Principal curtailment can help you save significantly on interest rates. You could build equity in the home faster, reduce total debt and give yourself additional peace of mind in owning your home sooner. Weighing the benefits of principal curtailment payments with other savings or financial goals, like maxing out a Roth individual retirement account (IRA), building your emergency fund or other retirement savings, is important. 

If you can afford an extra $50 to $100 monthly toward your mortgage payments, it would help you save significantly in the long run. You can also find 10 steps to lower your mortgage payments here

Frequently Asked Questions 

Q

Is principal curtailment the same as regular payment?

A

No, principal curtailment isn’t the same as a regular payment.

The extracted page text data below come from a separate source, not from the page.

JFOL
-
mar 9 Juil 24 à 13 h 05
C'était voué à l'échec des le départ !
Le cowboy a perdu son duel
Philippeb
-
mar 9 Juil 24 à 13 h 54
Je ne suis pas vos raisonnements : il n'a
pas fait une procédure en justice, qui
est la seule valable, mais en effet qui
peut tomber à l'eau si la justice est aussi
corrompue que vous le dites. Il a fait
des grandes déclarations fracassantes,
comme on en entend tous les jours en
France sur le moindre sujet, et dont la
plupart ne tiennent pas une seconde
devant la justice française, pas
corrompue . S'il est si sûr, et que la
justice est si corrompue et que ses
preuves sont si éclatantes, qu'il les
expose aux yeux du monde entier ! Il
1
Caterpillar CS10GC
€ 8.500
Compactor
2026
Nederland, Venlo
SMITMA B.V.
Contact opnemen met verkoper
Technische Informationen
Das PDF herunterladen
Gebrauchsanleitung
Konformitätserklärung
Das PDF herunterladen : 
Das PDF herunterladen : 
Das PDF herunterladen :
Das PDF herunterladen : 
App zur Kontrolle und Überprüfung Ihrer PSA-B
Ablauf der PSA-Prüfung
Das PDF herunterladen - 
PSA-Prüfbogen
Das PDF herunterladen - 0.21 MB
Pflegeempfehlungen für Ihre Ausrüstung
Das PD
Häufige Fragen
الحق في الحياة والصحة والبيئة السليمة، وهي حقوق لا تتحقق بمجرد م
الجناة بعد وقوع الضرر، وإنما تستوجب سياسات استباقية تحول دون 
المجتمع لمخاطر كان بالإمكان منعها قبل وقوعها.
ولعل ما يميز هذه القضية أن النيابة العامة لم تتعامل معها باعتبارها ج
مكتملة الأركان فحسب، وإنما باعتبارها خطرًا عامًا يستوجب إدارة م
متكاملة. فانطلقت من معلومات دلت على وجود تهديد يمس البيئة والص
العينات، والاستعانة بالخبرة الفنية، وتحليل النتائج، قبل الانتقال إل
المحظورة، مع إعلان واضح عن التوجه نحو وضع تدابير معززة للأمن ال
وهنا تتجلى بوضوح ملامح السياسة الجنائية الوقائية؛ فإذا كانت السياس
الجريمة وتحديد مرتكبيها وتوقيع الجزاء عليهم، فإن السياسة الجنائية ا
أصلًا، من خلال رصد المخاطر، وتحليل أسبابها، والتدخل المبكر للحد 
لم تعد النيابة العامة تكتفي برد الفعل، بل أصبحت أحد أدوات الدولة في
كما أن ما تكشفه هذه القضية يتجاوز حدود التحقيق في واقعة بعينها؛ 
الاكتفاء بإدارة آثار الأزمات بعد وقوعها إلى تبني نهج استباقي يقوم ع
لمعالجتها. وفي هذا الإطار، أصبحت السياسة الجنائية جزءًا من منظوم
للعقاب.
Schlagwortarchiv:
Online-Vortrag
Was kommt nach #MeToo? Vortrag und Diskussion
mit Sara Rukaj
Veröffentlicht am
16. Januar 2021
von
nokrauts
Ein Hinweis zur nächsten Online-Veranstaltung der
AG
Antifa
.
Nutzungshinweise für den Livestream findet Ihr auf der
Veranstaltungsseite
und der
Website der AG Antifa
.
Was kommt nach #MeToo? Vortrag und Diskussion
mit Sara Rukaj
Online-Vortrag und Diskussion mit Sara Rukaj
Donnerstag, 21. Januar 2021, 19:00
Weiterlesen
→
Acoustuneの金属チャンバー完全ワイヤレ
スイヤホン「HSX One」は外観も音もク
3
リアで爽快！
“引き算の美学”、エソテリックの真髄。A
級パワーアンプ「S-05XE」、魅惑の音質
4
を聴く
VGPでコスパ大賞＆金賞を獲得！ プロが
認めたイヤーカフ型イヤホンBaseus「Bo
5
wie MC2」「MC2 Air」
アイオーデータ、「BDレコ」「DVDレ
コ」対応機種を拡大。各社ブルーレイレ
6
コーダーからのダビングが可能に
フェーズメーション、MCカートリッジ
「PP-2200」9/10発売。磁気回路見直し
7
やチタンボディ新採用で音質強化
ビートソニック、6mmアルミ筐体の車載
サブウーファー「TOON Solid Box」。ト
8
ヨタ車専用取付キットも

Regular payments are made according to your standard mortgage terms; principal curtailment is an additional payment toward the mortgage principal.

Q

How do you make a mortgage payment strictly a principal curtailment?

A

To make mortgage payments a principal curtailment, you could add some money to your monthly payment or make a lump sum payment on the balance whenever you have extra cash. You can also consider biweekly mortgage payments instead of monthly payments to pay off your mortgage faster.

Q

Does a mortgage company charge a fee for curtailment?

A

Some mortgage lenders charge a prepayment penalty when you pay all or part of your loan off early. However, most mortgage companies don’t charge a fee for curtailment, but you should speak with your lender to confirm its policy.